[Start of Attachment]
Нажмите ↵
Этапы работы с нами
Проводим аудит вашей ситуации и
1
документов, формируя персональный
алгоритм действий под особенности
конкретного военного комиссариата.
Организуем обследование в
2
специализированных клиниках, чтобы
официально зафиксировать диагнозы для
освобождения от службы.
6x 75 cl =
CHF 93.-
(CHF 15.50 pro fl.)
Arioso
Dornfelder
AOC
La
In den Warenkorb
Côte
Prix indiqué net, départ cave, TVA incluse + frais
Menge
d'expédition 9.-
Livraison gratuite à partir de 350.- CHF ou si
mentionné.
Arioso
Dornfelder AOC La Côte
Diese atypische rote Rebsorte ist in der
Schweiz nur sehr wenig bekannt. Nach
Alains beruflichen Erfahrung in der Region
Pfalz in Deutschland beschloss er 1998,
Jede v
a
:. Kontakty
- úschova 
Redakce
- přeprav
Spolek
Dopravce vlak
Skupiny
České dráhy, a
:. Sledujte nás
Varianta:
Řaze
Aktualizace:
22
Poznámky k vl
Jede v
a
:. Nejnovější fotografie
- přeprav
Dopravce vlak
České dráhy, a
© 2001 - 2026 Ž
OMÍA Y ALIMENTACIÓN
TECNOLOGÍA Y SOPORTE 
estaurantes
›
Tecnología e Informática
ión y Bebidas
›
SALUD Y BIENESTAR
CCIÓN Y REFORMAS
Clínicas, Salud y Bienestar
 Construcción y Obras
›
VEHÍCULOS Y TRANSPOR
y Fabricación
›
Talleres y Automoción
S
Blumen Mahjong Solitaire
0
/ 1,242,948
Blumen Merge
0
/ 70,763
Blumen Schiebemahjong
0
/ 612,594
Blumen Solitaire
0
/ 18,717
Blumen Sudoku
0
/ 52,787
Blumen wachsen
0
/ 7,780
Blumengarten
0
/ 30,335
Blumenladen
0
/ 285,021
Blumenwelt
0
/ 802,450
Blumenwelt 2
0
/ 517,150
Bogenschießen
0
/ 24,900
[End of Attachment]
§ **What you should do**
Rewrite every line from the rows above as a Markdown table with two columns, No and Line. Put the line's number in No and the line itself in Line, and skip any blank lines.

§ **Output for this exercise**
| No | Line |
|---|---|
| 1 | Нажмите ↵ |
| 2 | Этапы работы с нами |
| 3 | Проводим аудит вашей ситуации и |
| 4 | 1 |
| 5 | документов, формируя персональный |
| 6 | алгоритм действий под особенности |
| 7 | конкретного военного комиссариата. |
| 8 | Организуем обследование в |
| 9 | 2 |
| 10 | специализированных клиниках, чтобы |
| 11 | официально зафиксировать диагнозы для |
| 12 | освобождения от службы. |
| 13 | 6x 75 cl = |
| 14 | CHF 93.- |
| 15 | (CHF 15.50 pro fl.) |
| 16 | Arioso |
| 17 | Dornfelder |
| 18 | AOC |
| 19 | La |
| 20 | In den Warenkorb |
| 21 | Côte |
| 22 | Prix indiqué net, départ cave, TVA incluse + frais |
| 23 | Menge |
| 24 | d'expédition 9.- |
| 25 | Livraison gratuite à partir de 350.- CHF ou si |
| 26 | mentionné. |
| 27 | Arioso |
| 28 | Dornfelder AOC La Côte |
| 29 | Diese atypische rote Rebsorte ist in der |
| 30 | Schweiz nur sehr wenig bekannt. Nach |
| 31 | Alains beruflichen Erfahrung in der Region |
| 32 | Pfalz in Deutschland beschloss er 1998, |
| 33 | Jede v |
| 34 | a |
| 35 | :. Kontakty |
| 36 | - úschova  |
| 37 | Redakce |
| 38 | - přeprav |
| 39 | Spolek |
| 40 | Dopravce vlak |
| 41 | Skupiny |
| 42 | České dráhy, a |
| 43 | :. Sledujte nás |
| 44 | Varianta: |
| 45 | Řaze |
| 46 | Aktualizace: |
| 47 | 22 |
| 48 | Poznámky k vl |
| 49 | Jede v |
| 50 | a |
| 51 | :. Nejnovější fotografie |
| 52 | - přeprav |
| 53 | Dopravce vlak |
| 54 | České dráhy, a |
| 55 | © 2001 - 2026 Ž |
| 56 | OMÍA Y ALIMENTACIÓN |
| 57 | TECNOLOGÍA Y SOPORTE  |
| 58 | estaurantes |
| 59 | › |
| 60 | Tecnología e Informática |
| 61 | ión y Bebidas |
| 62 | › |
| 63 | SALUD Y BIENESTAR |
| 64 | CCIÓN Y REFORMAS |
| 65 | Clínicas, Salud y Bienestar |
| 66 |  Construcción y Obras |
| 67 | › |
| 68 | VEHÍCULOS Y TRANSPOR |
| 69 | y Fabricación |
| 70 | › |
| 71 | Talleres y Automoción |
| 72 | S |
| 73 | Blumen Mahjong Solitaire |
| 74 | 0 |
| 75 | / 1,242,948 |
| 76 | Blumen Merge |
| 77 | 0 |
| 78 | / 70,763 |
| 79 | Blumen Schiebemahjong |
| 80 | 0 |
| 81 | / 612,594 |
| 82 | Blumen Solitaire |
| 83 | 0 |
| 84 | / 18,717 |
| 85 | Blumen Sudoku |
| 86 | 0 |
| 87 | / 52,787 |
| 88 | Blumen wachsen |
| 89 | 0 |
| 90 | / 7,780 |
| 91 | Blumengarten |
| 92 | 0 |
| 93 | / 30,335 |
| 94 | Blumenladen |
| 95 | 0 |
| 96 | / 285,021 |
| 97 | Blumenwelt |
| 98 | 0 |
| 99 | / 802,450 |
| 100 | Blumenwelt 2 |
| 101 | 0 |
| 102 | / 517,150 |
| 103 | Bogenschießen |
| 104 | 0 |
| 105 | / 24,900 |